The disparity in mortality rates and access to quality and affordable care, between rural and urban Pakistan, is hardly a revelation. Yet, we have resigned ourselves to accept it among the harder truths of life. While access may be a ubiquitous problem all over the world, the disparity need not be this stark.
So the question to ask is: what can we do to improve the situation? This was the same question I asked myself after a recent meeting at the World Health Organisation on affordable and quality medical devices in the developing world.
When you talk to doctors in the rural areas and sometimes even in urban centres, they would talk about lack of equipment or more precisely, lack of equipment that works. They may also tell you about lack of local capacity to maintain the equipment. All these are valid and legitimate concerns. Yet, what they often won’t tell you is the lack of local capacity to innovate. Probably, because they cannot imagine local solutions to these grand challenges. But local solutions are not only the right answer, they are the only answer. Yes, a world where we address (some, if not all) technical needs for diagnostic, cure and disease management is within reach.
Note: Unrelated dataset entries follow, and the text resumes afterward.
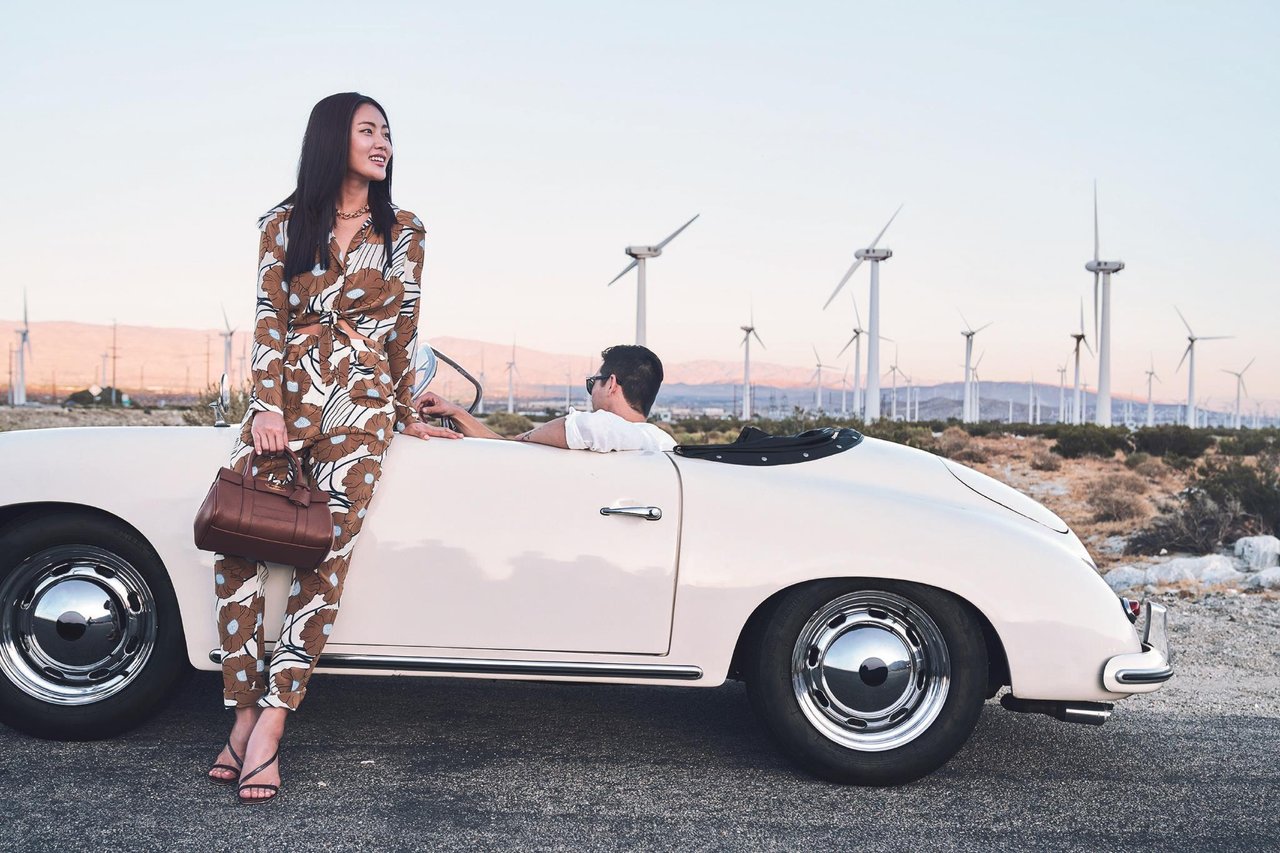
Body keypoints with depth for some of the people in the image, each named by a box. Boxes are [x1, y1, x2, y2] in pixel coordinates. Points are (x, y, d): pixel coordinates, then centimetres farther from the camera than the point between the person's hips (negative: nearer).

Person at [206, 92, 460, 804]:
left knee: (326, 555, -13)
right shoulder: (284, 224, 11)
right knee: (237, 538, -16)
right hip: (286, 392, 1)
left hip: (361, 403, -1)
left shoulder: (403, 231, 10)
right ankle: (246, 711, -7)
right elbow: (270, 320, 4)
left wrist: (405, 414, 14)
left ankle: (270, 722, -11)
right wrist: (267, 406, -7)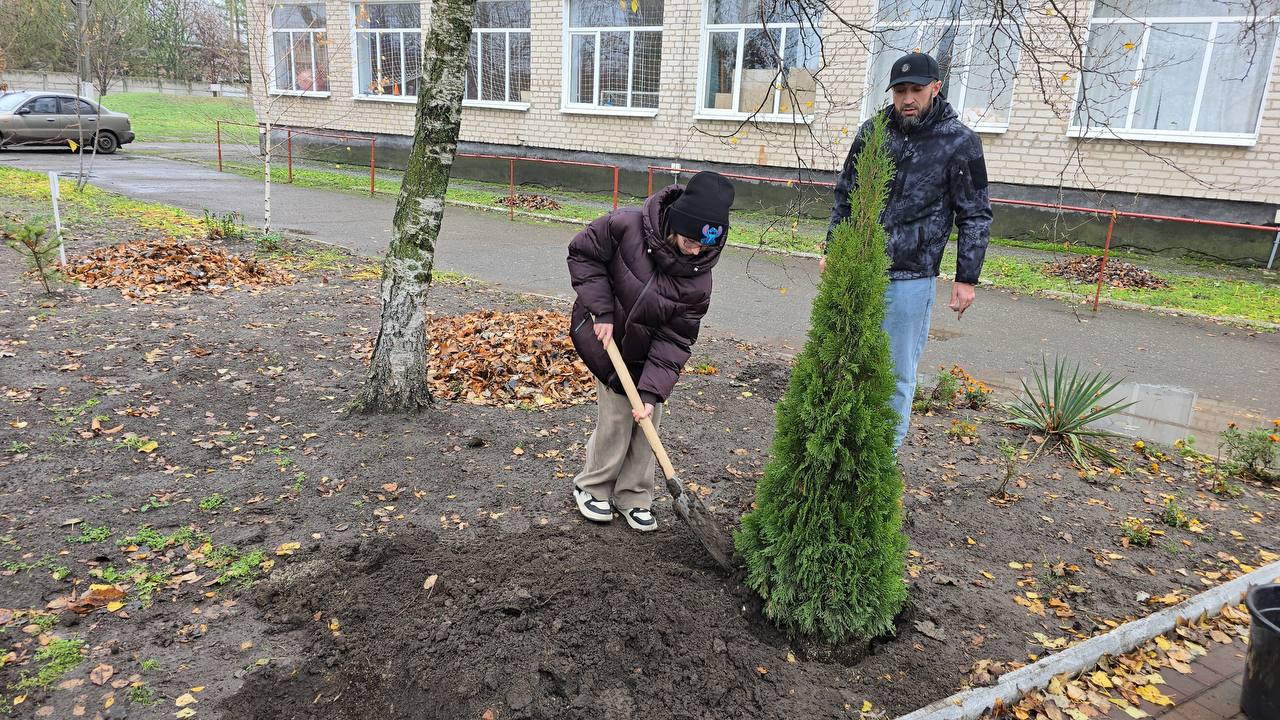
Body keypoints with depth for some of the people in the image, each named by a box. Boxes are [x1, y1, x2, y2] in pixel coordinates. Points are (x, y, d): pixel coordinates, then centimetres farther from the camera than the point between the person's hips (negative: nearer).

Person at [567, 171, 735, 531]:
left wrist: (652, 391, -25)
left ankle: (633, 497, 24)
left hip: (648, 351, 3)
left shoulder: (698, 280, -21)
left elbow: (675, 339, -18)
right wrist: (602, 310, -20)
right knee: (617, 417, -2)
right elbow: (583, 253, -13)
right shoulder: (625, 226, -28)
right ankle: (591, 487, 21)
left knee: (647, 419, 6)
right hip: (608, 340, -3)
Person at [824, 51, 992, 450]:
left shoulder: (960, 142, -4)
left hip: (910, 279, -3)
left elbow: (976, 216, -1)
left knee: (897, 375, 4)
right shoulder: (872, 131, 6)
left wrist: (966, 278, -4)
A world where our own engineers are able to innovate and come up with low cost and robust diagnostics is actually a lot closer than we may think.
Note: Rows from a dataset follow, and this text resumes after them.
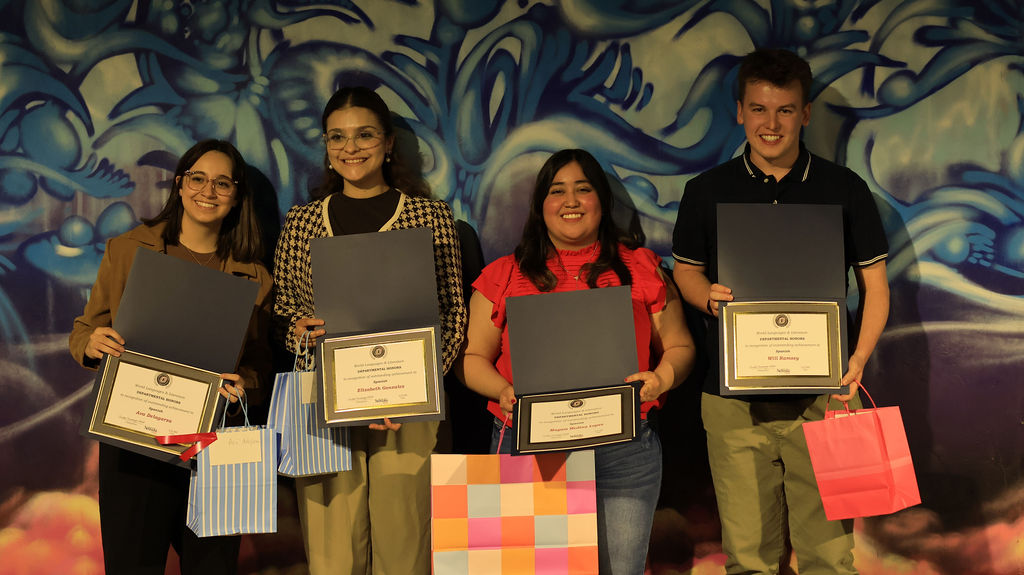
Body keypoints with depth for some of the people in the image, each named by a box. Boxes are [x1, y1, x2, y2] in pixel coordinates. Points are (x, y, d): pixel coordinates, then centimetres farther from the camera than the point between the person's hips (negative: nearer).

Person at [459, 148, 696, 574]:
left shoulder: (642, 269, 10)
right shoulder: (504, 276, 9)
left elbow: (679, 347, 11)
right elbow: (472, 358, 10)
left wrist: (661, 378, -9)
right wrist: (503, 390, -10)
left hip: (623, 455, 0)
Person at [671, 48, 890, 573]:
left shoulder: (844, 190, 4)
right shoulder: (706, 192, 5)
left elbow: (874, 282, 8)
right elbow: (686, 270, 15)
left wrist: (858, 360, -8)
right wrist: (709, 296, -8)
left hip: (822, 397, 0)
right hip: (734, 400, 1)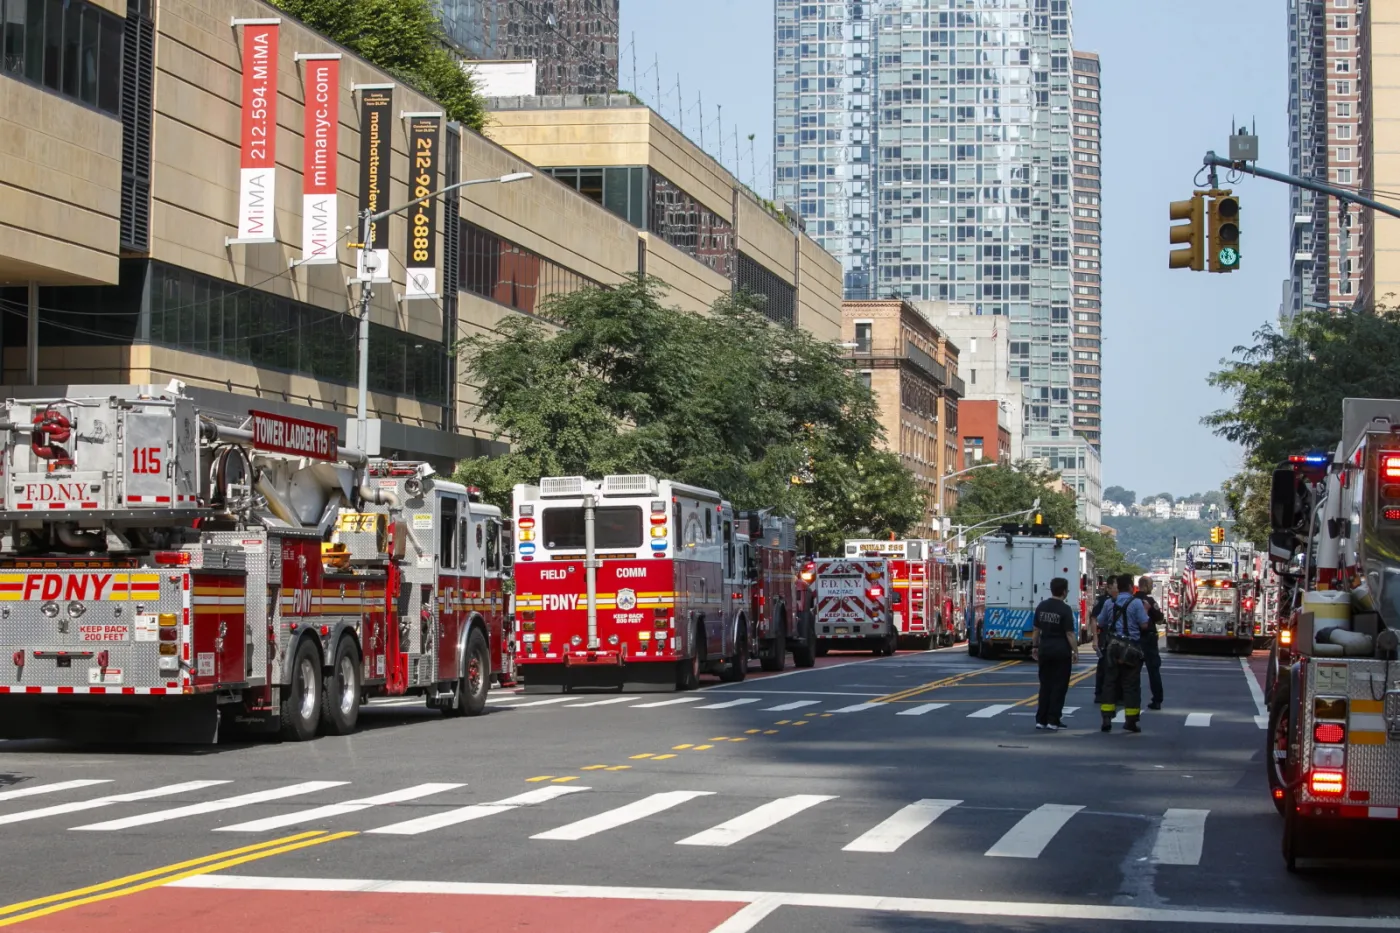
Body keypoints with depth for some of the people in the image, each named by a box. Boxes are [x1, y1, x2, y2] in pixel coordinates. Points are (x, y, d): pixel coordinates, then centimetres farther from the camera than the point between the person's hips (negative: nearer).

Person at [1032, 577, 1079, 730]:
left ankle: (1041, 719, 11)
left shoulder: (1041, 606, 4)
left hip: (1045, 650, 5)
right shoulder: (1065, 609, -13)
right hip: (1061, 651, -5)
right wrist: (1075, 651, -7)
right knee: (1059, 686, 1)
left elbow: (1036, 629, 10)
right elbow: (1069, 633, -13)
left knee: (1045, 685, 12)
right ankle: (1053, 721, -1)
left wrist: (1035, 646, 19)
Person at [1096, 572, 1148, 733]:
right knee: (1131, 685, 3)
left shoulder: (1109, 604, 5)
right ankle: (1131, 721, 4)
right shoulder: (1136, 603, -8)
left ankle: (1107, 719, -1)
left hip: (1112, 647, 3)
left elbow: (1101, 624, 13)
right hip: (1131, 648, -3)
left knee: (1110, 683, 6)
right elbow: (1144, 624, -9)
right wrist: (1146, 611, 7)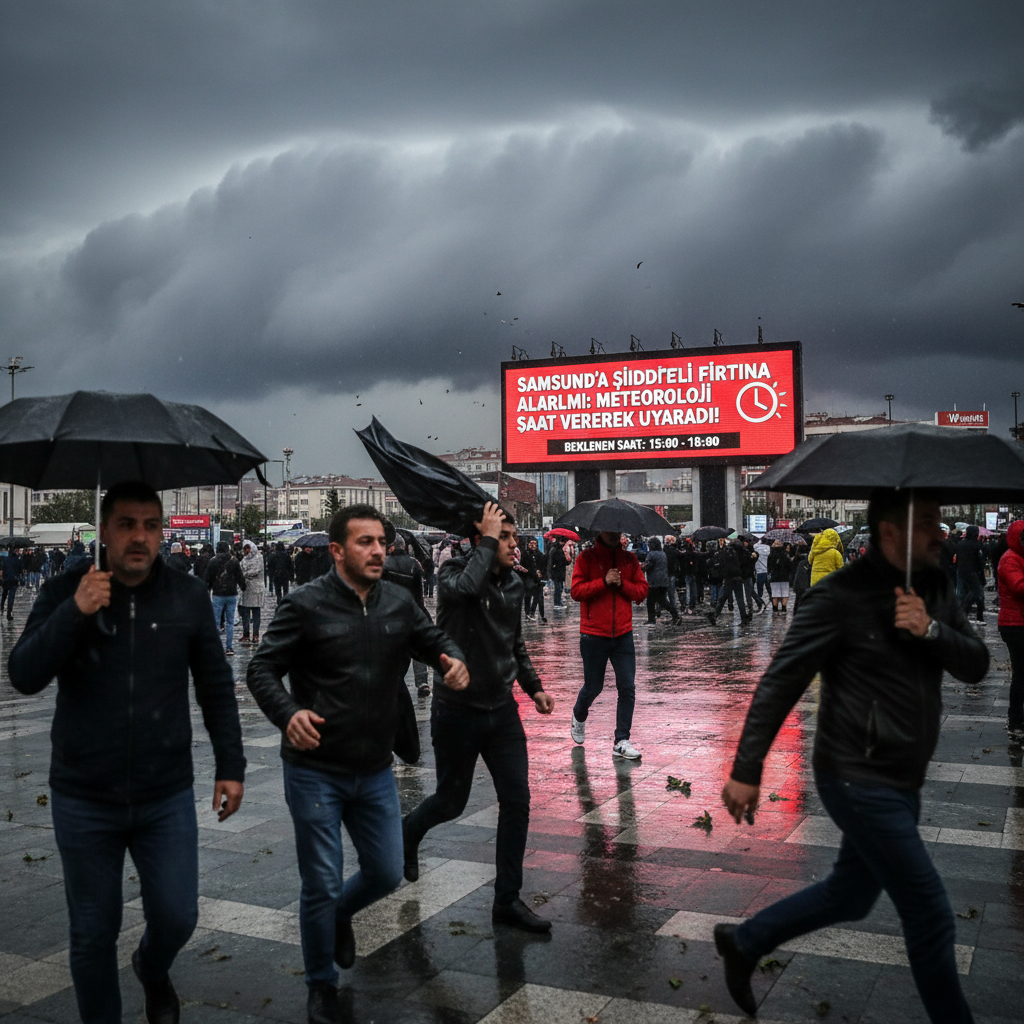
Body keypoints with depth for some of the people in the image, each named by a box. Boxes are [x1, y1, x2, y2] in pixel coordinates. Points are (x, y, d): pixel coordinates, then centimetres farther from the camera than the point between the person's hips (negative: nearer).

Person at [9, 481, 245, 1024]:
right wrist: (75, 612, -27)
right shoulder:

I am not saying that in a country where manufacturing of electronics is non-existent, we will be able to manufacture large-scale CT scans, but I am proposing that we have the capacity, even now, to develop hardware and software for small-scale diagnostics. Things like small probes to monitor the pulse and oxygen of an acutely sick infant may be powered by a cell phone. This small probe, called a pulse oximeter, will be the difference between the life and death of a baby. Or maybe, a handheld device can be made available to distinguish between TB, typhoid and dengue that works without power and in poor sanitation conditions. If this can be done in sub-Saharan Africa, Southeast Asia, India and Latin America, it can be done in Pakistan. So why don’t we do it?
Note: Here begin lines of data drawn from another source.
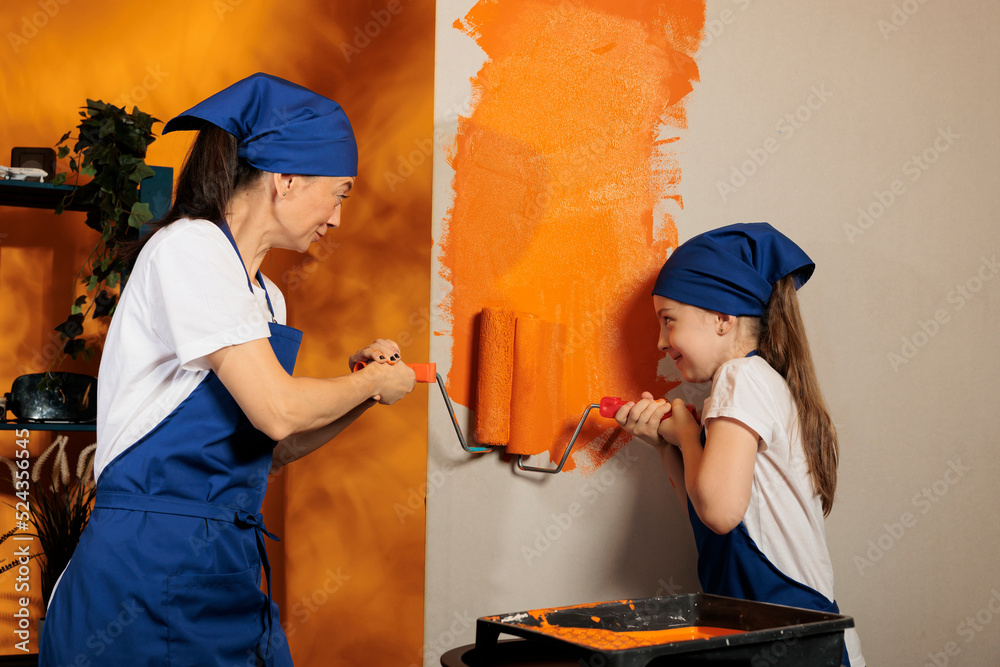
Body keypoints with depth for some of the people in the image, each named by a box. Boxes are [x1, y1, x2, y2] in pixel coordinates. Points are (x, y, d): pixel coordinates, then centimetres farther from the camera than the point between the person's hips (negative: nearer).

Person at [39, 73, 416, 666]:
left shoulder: (267, 297, 16)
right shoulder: (189, 246, -12)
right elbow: (277, 410, -19)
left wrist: (358, 394, 7)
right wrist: (371, 382, -2)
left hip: (230, 572, 9)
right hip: (151, 570, -9)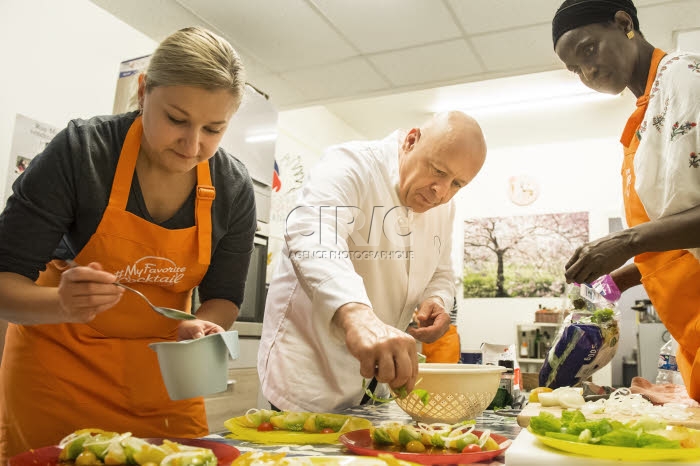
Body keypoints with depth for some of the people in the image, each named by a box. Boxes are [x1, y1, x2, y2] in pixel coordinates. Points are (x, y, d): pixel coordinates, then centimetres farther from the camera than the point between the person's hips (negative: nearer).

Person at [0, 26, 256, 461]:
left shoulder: (234, 187, -12)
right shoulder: (81, 151, -20)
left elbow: (223, 296, -3)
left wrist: (202, 327, -25)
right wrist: (63, 304, -37)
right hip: (57, 369, -2)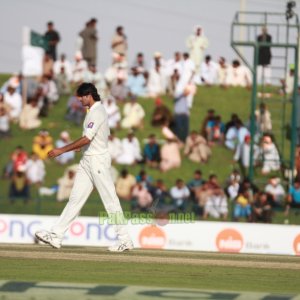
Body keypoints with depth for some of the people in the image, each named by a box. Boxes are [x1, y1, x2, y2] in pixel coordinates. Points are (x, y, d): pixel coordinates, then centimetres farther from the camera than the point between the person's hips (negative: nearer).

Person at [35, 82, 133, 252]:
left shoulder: (96, 112, -16)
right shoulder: (98, 110, 15)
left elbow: (86, 139, -24)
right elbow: (106, 135, 24)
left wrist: (62, 151, -21)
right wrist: (83, 145, 22)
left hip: (97, 159, -10)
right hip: (88, 161, 10)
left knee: (110, 199, -6)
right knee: (76, 198, 6)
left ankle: (125, 240, -1)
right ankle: (56, 236, 3)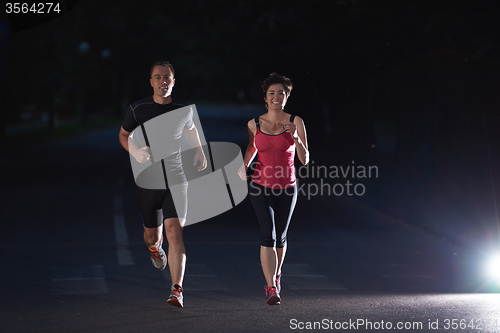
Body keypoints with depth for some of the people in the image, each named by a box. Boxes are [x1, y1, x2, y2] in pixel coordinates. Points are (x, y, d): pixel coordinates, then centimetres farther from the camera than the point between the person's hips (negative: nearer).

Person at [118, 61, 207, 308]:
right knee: (152, 236, 13)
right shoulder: (138, 109, -5)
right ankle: (154, 247, 53)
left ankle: (177, 290, -18)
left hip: (176, 181, 0)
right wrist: (135, 152, -10)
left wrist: (199, 152, 23)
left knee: (175, 233, -16)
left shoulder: (183, 111, 0)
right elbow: (124, 135, 9)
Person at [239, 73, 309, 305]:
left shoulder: (296, 122, -6)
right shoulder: (254, 124, -1)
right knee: (268, 235, -17)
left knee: (280, 236, 17)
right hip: (261, 188, -1)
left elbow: (304, 160, -8)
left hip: (286, 189, 1)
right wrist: (244, 166, 1)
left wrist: (295, 138, -23)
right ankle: (271, 289, -21)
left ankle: (275, 275, 44)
Well, it gets a bit tricky here. In our educational system, we ask our talented students to choose between pre-med and pre-engineering when they are barely 16. The physical and mental barriers that we create then, condemn the imagination to life imprisonment. I am not arguing about changing the educational system — though it desperately needs to change — but arguing about changing the mindset. It’s a call to arms for our doctors to tell our engineers, our innovators and our scientists about the tools that will help them save babies and cure the sick.
Now, two more questions are worth thinking about. First, how and where should we start? Well, for a change, let’s be bold. Imagine, that every week, just for half an hour, on primetime TV, a team of doctors give out challenges to the engineers and innovators of the nation about what their needs are. It is very likely that there will be a lot of people responding to that call. Some may succeed and many may fail, but at the very least, we will have a discussion, an exchange and hopefully a solution.
The second question is: how and who will fund the projects? I am certain that if we can get enough good ideas, there will be a market for these products. As an example, a couple of weeks ago, the Bill and Melinda Gates Foundation announced the recipients of their ‘Grand Challenges’ grants, which focused on innovation in global health. Half were from India, South Africa, Uganda, Botswana and other developing countries, each grantee getting a million dollars or more for the transformative change they will bring.
Bigger than an individual grant or a product, the outcome of the bridge between doctors and innovators will be a self-sustaining eco-system that will eventually improve the state of our healthcare system.
Published in The Express Tribune, January 5th, 2012.